In 2004, Goldsmith released a CD with People Like Us called Nothing Special and has done many radio performances with Vicki Bennett. The next year he collaborated with guitarist Alan Licht to stage an evening length performance of The Weather, as well as excerpts from Fidget. He has also collaborated with musician David Grubbs with texts from Fidget.

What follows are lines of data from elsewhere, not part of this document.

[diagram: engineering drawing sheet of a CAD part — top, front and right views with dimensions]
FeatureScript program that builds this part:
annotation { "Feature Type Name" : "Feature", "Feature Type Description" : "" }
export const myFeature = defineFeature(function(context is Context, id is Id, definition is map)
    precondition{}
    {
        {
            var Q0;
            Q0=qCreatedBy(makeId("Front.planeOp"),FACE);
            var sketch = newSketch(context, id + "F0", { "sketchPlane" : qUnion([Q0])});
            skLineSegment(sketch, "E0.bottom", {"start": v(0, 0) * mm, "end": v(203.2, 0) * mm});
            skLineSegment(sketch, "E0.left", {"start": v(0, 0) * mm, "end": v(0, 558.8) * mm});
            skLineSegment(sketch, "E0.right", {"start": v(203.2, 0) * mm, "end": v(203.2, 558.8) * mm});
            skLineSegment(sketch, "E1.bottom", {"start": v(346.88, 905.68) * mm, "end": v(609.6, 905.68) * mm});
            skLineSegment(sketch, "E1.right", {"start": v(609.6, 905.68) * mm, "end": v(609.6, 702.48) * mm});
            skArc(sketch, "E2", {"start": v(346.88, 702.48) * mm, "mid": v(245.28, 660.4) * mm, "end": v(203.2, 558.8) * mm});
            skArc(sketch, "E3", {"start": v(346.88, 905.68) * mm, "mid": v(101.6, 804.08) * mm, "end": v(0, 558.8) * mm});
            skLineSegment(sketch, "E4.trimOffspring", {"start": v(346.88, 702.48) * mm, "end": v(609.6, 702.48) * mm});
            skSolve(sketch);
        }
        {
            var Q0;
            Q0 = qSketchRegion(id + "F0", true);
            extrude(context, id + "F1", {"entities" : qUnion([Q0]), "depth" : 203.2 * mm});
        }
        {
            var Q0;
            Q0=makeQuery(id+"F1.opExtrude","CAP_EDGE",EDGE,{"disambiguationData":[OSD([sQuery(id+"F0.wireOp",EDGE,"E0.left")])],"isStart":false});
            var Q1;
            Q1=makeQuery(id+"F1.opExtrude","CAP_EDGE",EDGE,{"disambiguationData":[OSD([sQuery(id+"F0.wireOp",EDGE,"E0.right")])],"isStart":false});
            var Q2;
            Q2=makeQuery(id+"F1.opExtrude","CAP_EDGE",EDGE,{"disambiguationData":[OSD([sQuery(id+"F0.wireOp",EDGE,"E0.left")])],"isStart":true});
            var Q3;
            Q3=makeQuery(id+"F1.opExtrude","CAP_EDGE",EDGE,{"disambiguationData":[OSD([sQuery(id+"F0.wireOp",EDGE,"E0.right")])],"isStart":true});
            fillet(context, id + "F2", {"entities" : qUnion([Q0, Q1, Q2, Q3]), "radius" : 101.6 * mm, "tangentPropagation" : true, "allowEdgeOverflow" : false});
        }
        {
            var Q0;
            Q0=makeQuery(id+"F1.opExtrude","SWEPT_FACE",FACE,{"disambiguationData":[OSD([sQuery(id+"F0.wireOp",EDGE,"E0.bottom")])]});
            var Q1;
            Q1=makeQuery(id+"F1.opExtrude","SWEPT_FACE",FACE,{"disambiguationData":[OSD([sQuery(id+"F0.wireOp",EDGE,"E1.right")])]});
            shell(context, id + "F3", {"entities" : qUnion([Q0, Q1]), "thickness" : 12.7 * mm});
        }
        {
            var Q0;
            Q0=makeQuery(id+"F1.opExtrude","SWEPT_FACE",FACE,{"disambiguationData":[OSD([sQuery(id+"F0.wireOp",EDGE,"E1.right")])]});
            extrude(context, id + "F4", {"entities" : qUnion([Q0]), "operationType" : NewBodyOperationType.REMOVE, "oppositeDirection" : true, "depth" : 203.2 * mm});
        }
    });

Goldsmith has written about experimental music on the article A Popular Guide to Unpopular Music and has curated many musical events and compact discs. He was a musical curator for the Whitney Museum of American Art's The American Century, Part 2, which included 73 Poems. In 2004, he curated a CD for the Sonic Arts Network in London called The Agents of Impurity. In 2006 he organized a CD for the Institute of Contemporary Art, Boston called The Body is a Sound Factory. Also in 2006, he organized an 8-hour-long performance at the Sculpture Center (New York City) of Erik Satie's Vexations "Pianoless Vexations" (UbuWeb) for any instrument other than piano.

1995

Goldsmith hosted a weekly show on WFMU, the New Jersey-based freeform radio station, from 1995 until June 2010, using the broadcast name of "Kenny G". The show was an extension of Goldsmith's writing experiments, his pedagogy and UbuWeb. His programs were titled (for various extended periods) "Kenny G's Hour of Pain," "Anal Magic" and "Intelligent Design."

1993

He has also had numerous collaborations with musicians and composers. In 1993, Goldsmith embarked on a collaboration with avant-garde vocalist Joan La Barbara, resulting in a CD and book 73 Poems published by Brooklyn's Permanent Press. In 1998, the Whitney Museum of American Art commissioned vocalist Theo Bleckmann to stage an interpretation of Fidget.

1984

Born in Freeport, New York, he was trained as a sculptor at the Rhode Island School of Design and graduated with a BFA in 1984. Goldsmith worked for many years within the art world as a text-based artist and sculptor before becoming a writer.

1961

Kenneth Goldsmith (born 1961) is an American poet and critic. He is the founding editor of UbuWeb and is a senior editor of PennSound at the University of Pennsylvania, where he teaches. He hosted a weekly radio show at WFMU from 1995 until June 2010. He has published ten books of poetry, notably Fidget (2000), Soliloquy (2001), Day (2003) and his American trilogy, The Weather (2005), Traffic (2007), and Sports (2008). He is the author of a book of essays, Uncreative Writing: Managing Language in the Digital Age (2011). In 2013, he was appointed the Museum of Modern Art's first poet laureate.